* _Reading text_
Structural Basis for HLA-A2 Supertypes

10 Structural Basis for HLA-A2 Supertypes Pandjassarame Kangueane and Meena Kishore Sakharkar Summary The human leukocyte antigen (HLA) alleles are extremely polymorphic among ethnic population, and the peptide-binding specificity varies for different alleles in a combinatorial manner. However, it has been suggested that majority of alleles can be covered within few HLA supertypes, where different members of a supertype bind similar peptides, yet exhibiting distinct repertoires. Nonetheless, the structural basis for HLA supertype-like function is not clearly known. Here, we use structural data to explain the molecular basis for HLA-A2 supertypes.

* _Actions to take_
a – According to the HLA-A2 supertypes text, what is not clearly known?
b – Transcribe the passage of the HLA-A2 supertypes text between "10 Structural Basis" and "for HLA-A2 supertypes.", inclusive.

* _Dataset_
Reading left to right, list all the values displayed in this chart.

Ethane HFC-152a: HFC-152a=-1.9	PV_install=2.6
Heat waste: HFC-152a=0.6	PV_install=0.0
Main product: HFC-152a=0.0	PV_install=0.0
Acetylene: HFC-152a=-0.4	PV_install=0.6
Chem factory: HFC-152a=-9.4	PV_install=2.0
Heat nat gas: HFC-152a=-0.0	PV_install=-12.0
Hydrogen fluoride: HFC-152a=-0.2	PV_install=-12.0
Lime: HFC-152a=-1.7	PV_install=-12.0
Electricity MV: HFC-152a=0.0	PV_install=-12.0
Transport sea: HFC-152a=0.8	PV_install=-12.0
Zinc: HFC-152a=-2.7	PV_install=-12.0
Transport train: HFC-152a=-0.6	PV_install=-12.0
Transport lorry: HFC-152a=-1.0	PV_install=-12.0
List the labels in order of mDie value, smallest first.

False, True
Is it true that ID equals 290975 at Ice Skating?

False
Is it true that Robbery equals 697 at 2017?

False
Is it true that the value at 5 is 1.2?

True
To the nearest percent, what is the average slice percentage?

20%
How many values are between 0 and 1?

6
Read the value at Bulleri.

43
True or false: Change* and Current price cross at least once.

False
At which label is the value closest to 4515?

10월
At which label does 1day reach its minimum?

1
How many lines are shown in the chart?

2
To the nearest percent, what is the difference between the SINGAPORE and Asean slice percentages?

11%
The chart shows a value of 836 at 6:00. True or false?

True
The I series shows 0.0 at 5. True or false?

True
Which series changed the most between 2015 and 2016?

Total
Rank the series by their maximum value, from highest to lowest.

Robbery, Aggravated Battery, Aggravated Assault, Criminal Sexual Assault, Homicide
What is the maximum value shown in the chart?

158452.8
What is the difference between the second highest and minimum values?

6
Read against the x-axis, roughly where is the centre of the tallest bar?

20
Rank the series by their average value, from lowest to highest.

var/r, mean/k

* _Solution set_
a – The structural basis for HLA supertype-like function is not clearly known.

b –
10 Structural Basis for HLA-A2 Supertypes Pandjassarame Kangueane and Meena Kishore Sakharkar Summary The human leukocyte antigen (HLA) alleles are extremely polymorphic among ethnic population, and the peptide-binding specificity varies for different alleles in a combinatorial manner. However, it has been suggested that majority of alleles can be covered within few HLA supertypes, where different members of a supertype bind similar peptides, yet exhibiting distinct repertoires. Nonetheless, the structural basis for HLA supertype-like function is not clearly known. Here, we use structural data to explain the molecular basis for HLA-A2 supertypes.